PayPal Holdings, Inc. (NASDAQ:PYPL) is one of the best cheap stocks to buy for 2026. On January 28, Rothschild Redburn analyst Dominic Ball downgraded PayPal Holdings, Inc. (NASDAQ:PYPL) from Neutral to Sell and slashed the price target from $70 to $50. Ball cited the increasing competitive advantage of traditional card networks as a primary reason for the pessimistic shift toward the digital payments giant.

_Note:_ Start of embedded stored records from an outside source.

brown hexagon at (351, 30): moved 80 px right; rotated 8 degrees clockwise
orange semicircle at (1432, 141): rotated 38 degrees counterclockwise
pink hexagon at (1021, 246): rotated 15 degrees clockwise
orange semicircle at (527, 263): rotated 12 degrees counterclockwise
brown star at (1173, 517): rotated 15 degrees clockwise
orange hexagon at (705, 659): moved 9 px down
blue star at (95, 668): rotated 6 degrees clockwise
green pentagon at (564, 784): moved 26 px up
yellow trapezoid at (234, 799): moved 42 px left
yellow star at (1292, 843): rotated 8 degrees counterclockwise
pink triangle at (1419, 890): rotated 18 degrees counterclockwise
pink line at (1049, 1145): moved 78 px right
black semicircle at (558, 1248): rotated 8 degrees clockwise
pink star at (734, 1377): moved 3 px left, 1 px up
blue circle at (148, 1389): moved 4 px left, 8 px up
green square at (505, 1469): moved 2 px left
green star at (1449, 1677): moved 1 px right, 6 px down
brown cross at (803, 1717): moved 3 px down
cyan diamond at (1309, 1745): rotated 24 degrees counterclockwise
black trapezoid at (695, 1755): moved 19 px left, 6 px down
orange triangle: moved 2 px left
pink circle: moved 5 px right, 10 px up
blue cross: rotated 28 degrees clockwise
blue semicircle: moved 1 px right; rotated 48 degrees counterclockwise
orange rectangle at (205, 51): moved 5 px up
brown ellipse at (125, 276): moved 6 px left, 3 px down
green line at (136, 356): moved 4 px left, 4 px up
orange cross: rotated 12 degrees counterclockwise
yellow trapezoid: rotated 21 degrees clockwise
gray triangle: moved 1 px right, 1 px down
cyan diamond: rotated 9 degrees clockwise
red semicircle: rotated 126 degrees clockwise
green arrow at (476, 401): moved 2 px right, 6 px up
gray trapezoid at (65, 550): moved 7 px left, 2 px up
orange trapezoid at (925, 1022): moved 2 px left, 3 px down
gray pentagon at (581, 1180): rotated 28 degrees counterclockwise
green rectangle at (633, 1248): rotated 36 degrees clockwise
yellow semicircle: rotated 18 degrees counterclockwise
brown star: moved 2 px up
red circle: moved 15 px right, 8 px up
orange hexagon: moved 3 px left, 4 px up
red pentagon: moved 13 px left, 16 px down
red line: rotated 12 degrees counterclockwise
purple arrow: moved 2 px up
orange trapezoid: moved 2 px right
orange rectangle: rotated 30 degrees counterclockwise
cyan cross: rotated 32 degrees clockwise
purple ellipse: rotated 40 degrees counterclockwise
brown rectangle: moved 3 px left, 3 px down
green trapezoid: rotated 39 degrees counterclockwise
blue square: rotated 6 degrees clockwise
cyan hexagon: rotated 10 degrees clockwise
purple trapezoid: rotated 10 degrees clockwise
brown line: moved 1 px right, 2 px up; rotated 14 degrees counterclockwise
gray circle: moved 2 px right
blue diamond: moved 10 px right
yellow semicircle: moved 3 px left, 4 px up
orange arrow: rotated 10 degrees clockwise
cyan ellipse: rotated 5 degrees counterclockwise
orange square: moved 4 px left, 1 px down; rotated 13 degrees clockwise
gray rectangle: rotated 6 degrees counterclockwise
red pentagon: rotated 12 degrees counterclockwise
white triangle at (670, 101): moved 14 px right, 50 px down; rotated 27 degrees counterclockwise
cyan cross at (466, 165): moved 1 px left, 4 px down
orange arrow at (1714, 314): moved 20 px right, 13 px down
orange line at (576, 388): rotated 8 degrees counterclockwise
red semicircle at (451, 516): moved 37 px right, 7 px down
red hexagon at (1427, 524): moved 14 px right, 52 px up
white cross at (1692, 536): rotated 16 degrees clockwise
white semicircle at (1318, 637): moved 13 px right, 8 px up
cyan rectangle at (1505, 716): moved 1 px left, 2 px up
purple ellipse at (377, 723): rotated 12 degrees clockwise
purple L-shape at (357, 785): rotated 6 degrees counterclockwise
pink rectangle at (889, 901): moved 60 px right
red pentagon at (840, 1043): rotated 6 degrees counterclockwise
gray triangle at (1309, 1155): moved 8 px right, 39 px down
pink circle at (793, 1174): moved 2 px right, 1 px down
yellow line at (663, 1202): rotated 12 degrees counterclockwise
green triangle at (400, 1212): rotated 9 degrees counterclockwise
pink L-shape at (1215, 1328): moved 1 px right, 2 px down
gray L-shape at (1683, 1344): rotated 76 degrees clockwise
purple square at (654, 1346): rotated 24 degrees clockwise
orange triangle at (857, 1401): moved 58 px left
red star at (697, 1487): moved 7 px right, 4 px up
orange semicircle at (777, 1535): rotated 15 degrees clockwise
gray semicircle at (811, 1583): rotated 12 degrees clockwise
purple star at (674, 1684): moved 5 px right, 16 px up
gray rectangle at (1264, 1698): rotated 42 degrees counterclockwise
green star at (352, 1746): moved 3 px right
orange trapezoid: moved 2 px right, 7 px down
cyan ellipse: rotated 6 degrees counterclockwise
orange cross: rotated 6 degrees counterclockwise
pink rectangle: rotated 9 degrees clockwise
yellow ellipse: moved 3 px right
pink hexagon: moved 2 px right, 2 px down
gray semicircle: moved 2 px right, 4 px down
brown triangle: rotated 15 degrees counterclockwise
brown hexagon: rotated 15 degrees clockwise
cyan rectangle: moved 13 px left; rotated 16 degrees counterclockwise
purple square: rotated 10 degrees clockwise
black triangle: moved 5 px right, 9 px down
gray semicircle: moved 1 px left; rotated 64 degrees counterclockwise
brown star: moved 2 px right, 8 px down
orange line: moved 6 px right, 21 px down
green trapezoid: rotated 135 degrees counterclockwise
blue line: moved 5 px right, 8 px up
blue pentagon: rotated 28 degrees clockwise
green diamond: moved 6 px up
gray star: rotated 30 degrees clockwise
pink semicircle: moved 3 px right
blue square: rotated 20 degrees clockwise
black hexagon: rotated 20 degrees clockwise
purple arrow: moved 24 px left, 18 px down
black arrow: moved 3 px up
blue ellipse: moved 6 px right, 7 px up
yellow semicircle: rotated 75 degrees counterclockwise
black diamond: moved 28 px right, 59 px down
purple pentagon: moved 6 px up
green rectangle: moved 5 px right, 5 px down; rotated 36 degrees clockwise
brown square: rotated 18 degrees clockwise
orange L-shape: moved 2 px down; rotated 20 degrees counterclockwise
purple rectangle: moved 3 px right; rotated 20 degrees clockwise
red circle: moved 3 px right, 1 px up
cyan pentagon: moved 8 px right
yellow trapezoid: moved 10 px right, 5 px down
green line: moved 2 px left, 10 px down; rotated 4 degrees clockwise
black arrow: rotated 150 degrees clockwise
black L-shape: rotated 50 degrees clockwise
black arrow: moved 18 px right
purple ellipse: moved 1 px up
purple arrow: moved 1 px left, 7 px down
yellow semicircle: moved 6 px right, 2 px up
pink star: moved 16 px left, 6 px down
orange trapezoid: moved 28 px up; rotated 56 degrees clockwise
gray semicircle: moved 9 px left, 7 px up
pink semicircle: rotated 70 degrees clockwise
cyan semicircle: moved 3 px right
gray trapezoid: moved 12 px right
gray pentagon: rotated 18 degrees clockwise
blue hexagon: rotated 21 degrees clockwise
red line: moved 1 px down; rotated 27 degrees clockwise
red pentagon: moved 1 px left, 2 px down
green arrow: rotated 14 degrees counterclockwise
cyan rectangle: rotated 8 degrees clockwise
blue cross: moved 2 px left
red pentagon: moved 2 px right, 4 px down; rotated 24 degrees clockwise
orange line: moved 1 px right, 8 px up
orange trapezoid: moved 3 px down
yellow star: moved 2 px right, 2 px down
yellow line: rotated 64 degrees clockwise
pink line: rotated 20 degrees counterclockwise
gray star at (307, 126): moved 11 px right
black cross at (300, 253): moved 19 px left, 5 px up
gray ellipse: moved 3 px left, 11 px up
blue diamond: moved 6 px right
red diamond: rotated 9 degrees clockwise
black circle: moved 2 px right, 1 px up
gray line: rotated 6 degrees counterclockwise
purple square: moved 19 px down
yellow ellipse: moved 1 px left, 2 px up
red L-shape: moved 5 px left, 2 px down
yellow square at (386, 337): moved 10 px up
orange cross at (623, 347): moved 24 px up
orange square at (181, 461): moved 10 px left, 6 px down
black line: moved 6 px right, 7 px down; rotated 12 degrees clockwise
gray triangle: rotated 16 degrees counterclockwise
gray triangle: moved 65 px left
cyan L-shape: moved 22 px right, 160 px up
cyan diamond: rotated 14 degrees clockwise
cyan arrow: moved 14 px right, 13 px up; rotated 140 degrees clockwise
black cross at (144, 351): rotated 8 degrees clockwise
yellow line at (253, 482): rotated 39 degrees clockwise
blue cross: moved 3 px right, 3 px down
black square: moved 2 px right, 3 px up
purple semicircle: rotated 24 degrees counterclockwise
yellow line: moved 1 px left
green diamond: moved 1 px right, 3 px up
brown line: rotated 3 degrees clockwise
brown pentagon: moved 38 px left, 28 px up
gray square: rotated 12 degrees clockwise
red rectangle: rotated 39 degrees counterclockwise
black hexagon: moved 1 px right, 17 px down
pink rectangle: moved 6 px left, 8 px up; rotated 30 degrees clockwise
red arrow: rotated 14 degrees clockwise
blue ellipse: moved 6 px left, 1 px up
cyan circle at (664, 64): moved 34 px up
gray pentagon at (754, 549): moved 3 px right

PayPal (PYPL) Faces Analyst Downgrades Amid Rising Competition and Slower Checkout Growth

Ball specifically highlighted that the marginal consumer is choosing alternative payment methods more often than in the past. He noted that rivals such as Apple Pay, Google Pay, Shopify’s Shop Pay, and Stripe’s Link are winning incremental users away from PayPal’s platform. Also, the analyst pointed out that the e-commerce world is going “agentic” and that in this new landscape, traditional card networks have an edge through stronger pricing power and demand for cyber and risk services.

Later that day, on January 28, Morgan Stanley lowered its price target on PayPal to $50 from $51 and kept an Underweight rating on the stock. The firm cited slower growth in the company’s branded checkout segment. It explained that it trimmed expectations because it reduced its 2026 branded checkout growth forecast to 3.3% from 3.9%.

Morgan Stanley pointed out that PayPal’s progress on upgrading checkout integrations has been slow. The bank noted that only 25% of merchants had moved to the new checkout experience in about 15 months, and of those, only half are using the most optimized integration.

PayPal Holdings, Inc. (NASDAQ:PYPL) operates a digital payments platform that enables consumers and merchants to send, receive, and manage transactions online and through mobile devices. Its services include PayPal, Venmo, and Braintree.